| Given passage |
=-=-=

Steve Graegert wrote:

> >    Thanks for your prompt response and the valuable information. But I
> > tried following on Linux 32-bit gcc 2.96
> > struct temp {
> >    long long i;
> >    char c;
> > } and sizeof(struct temp) gave 12 not 16.
> 
> Hmm, I have no access to a 32-bit machine right now, but I am running
> GCC 3.4.2 on SPARC and sizeof(temp) gives 16 as expected.

long long is likely to be 8-byte aligned on 64-bit systems and 4-byte
aligned on 32-bit systems.

> One thing a could think of is that on 32-bit machines it makes no
> sense to pad to 16 bytes since the natural word size (size of internal
> registers) is 4 bytes resulting in an unnecessary read operation to
> fetch the rest of the structure that is useless anyway.

Aligment is determined by the granularity of RAM access. E.g. 32-bit
systems tend to have RAM organised as 32-bit words; reading a 32-bit
value which issn't aligned requires reading two adjacent words,
shifting and OR-ing them together to obtain the desired value.

=-=-=

Records taken from a dataset
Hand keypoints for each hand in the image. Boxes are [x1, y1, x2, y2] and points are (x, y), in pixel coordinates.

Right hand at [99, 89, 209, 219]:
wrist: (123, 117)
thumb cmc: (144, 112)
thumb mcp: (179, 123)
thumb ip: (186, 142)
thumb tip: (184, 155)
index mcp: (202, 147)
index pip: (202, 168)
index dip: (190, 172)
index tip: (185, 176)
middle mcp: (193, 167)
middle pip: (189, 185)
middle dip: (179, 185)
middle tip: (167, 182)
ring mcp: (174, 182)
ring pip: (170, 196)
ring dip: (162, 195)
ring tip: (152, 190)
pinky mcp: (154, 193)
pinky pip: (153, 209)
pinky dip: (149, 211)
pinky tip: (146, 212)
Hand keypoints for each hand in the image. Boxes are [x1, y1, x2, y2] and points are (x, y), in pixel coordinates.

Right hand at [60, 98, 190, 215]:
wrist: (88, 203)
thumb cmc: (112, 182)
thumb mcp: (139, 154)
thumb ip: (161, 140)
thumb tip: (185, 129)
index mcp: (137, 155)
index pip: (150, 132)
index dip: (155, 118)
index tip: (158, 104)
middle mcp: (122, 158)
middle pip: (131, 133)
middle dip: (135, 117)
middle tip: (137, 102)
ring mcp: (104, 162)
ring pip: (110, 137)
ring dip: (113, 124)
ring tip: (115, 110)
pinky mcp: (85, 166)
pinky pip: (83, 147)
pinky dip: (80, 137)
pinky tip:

=-=-=

| Problems and tasks |
1. According to the alignment discussion, what operations does reading an unaligned 32-bit value require? List each one.
2. Repeat the alignment discussion word for word, starting at "long long is" and ending at "the desired value.".
3. Carry on with the alignment discussion from the point where it stops.

| Answers for the exercise |
1.
- Reading two adjacent words
- Shifting them
- OR-ing them together

2.
long long is likely to be 8-byte aligned on 64-bit systems and 4-byte
aligned on 32-bit systems.

> One thing a could think of is that on 32-bit machines it makes no
> sense to pad to 16 bytes since the natural word size (size of internal
> registers) is 4 bytes resulting in an unnecessary read operation to
> fetch the rest of the structure that is useless anyway.

Aligment is determined by the granularity of RAM access. E.g. 32-bit
systems tend to have RAM organised as 32-bit words; reading a 32-bit
value which issn't aligned requires reading two adjacent words,
shifting and OR-ing them together to obtain the desired value.

3.
Some architectures (e.g. x86) can do unaligned access at the CPU
level, in which case unaligned access is merely a performance hit. 
Other architectures (e.g. most RISC CPUs) can't; if you try to
read/write an unaligned address, the CPU generates an exception. In
this case, if you want to perform an unaligned access, you have to do
it in software.

-- 
Glynn Clements <[EMAIL PROTECTED]>
-
To unsubscribe from this list: send the line "unsubscribe linux-c-programming"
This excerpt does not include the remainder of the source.